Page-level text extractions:
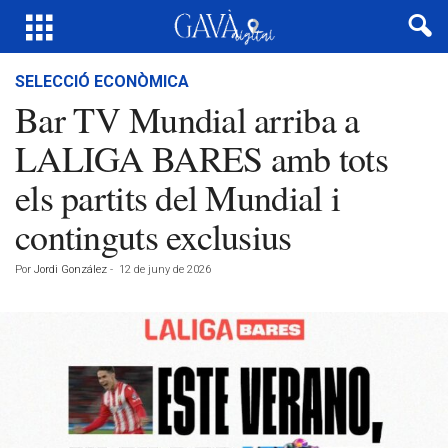
SELECCIÓ ECONÒMICA
Bar TV Mundial arriba a
LALIGA BARES amb tots
els partits del Mundial i
continguts exclusius
Por
Jordi González
-
12 de juny de 2026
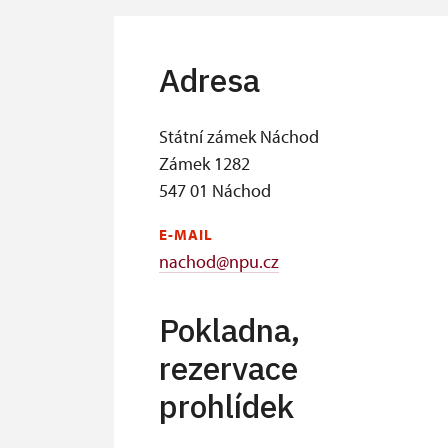
Adresa
Státní zámek Náchod
Zámek 1282
547 01 Náchod
E-MAIL
nachod@npu.cz
Pokladna,
rezervace
prohlídek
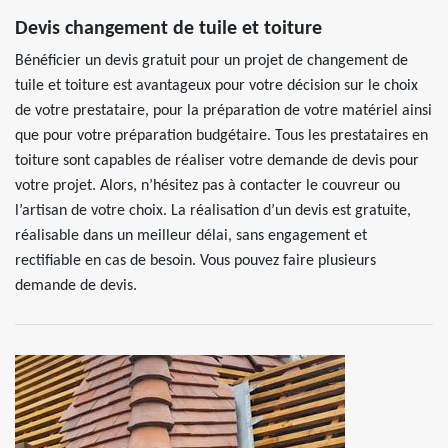
Devis changement de tuile et toiture
Bénéficier un devis gratuit pour un projet de changement de
tuile et toiture est avantageux pour votre décision sur le choix
de votre prestataire, pour la préparation de votre matériel ainsi
que pour votre préparation budgétaire. Tous les prestataires en
toiture sont capables de réaliser votre demande de devis pour
votre projet. Alors, n’hésitez pas à contacter le couvreur ou
l’artisan de votre choix. La réalisation d’un devis est gratuite,
réalisable dans un meilleur délai, sans engagement et
rectifiable en cas de besoin. Vous pouvez faire plusieurs
demande de devis.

#### WHAT TO PRODUCE:
The answer must consist of every line in the records above that contains the word "pour".

#### RESPONSE:
Bénéficier un devis gratuit pour un projet de changement de
tuile et toiture est avantageux pour votre décision sur le choix
de votre prestataire, pour la préparation de votre matériel ainsi
que pour votre préparation budgétaire. Tous les prestataires en
toiture sont capables de réaliser votre demande de devis pour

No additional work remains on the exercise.